Ils s’étonnent par exemple que le musée, fidèle à une position progressiste, n’ait pas mentionné la vie des 1 700 otages sauvés et leurs familles dans l’opération militaire. De même « cette présentation tendancieuse soutenue par le ministre de tutelle du musée, par rapport aux décisions d’un gouvernement d’envoyer, à l’époque, des troupes pour des opérations aussi délicates et puis se déjuger 50 ans après ne démontre pas vraiment une dimension d’homme d’Etat », estime un proche du dossier qui souhaite garder l’anonymat. « Les populations civiles congolaises, premières victimes de cette rébellion, apprécieront également la grande attention portée par les responsables du musée sur leur sort, les victimes se comptant en dizaines de milliers, en particulier parmi les classes des cadres et intellectuels dont le Congo avait si cruellement besoin à cette époque. »

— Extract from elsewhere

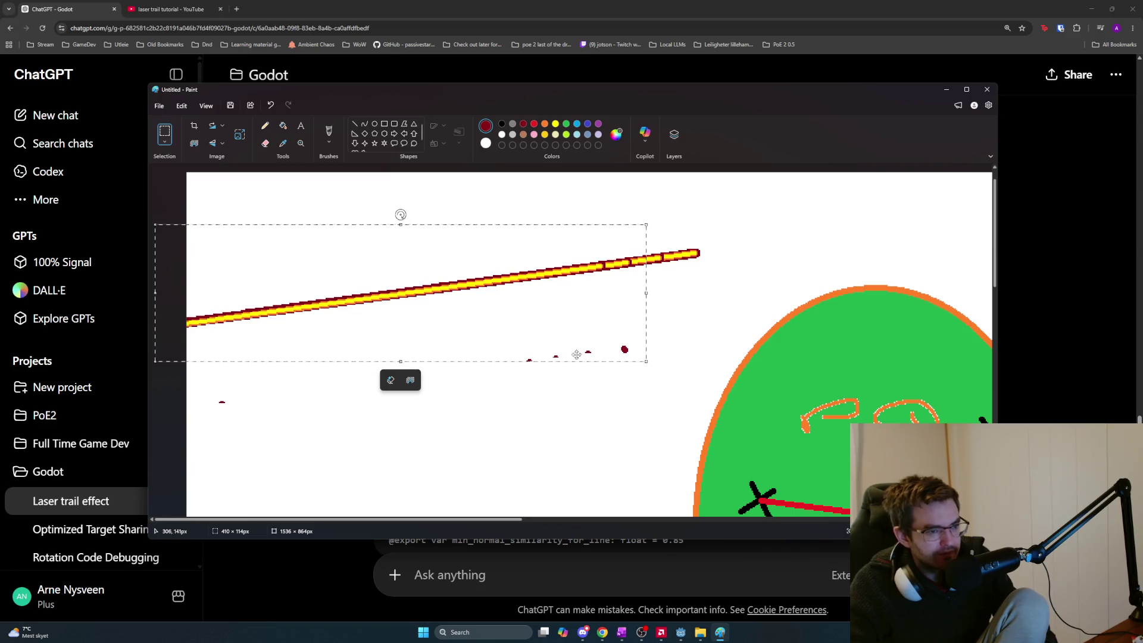
{"action": "left_click", "coordinate": [734, 281]}
{"action": "scroll", "coordinate": [715, 271], "scroll_direction": "up", "scroll_amount": 4}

Un journaliste congolais s’en félicite

Paradoxalement, c’est en provenance du Congo qu’un journaliste, Nicaise Kibel’Bel Oka, semble prendre parti pour les paras belges. Directeur du journal Les Coulisses et du Centre d’études et recherches géopolitiques de l’est du Congo (CERGEC), M. Kibel’Bel Oka souligne : « Le plus surréaliste dans cette affaire, comme on peut le constater, est que les branches de l’État en Belgique s’empoignent. Les para-commandos belges attaquent l’État belge en justice. Et l’État est condamné par la justice belge. Le ridicule qu’on pouvait éviter. Heureusement que le ridicule ne tue pas. On ne juge pas le passé sans le conceptualiser. Le Musée [d’Afrique centrale] a voulu juger l’histoire et le juge l’a remis à sa place, avec une décision qui respecte l’histoire en la remettant à son vrai endroit et au temps de son déroulement. Cette décision a été accueillie, au-delà de ce qui apparaît comme une victoire, avec une grande joie et un soulagement par les associations des para-commandos belges au moment où certains mouvements antiracistes et anticoloniaux brossant un tableau sombre de la colonisation posent des actes de vandalisme des statues (les déboulonneurs) dans une volonté avérée de réécrire l’histoire coloniale sous l’angle criminel (…) »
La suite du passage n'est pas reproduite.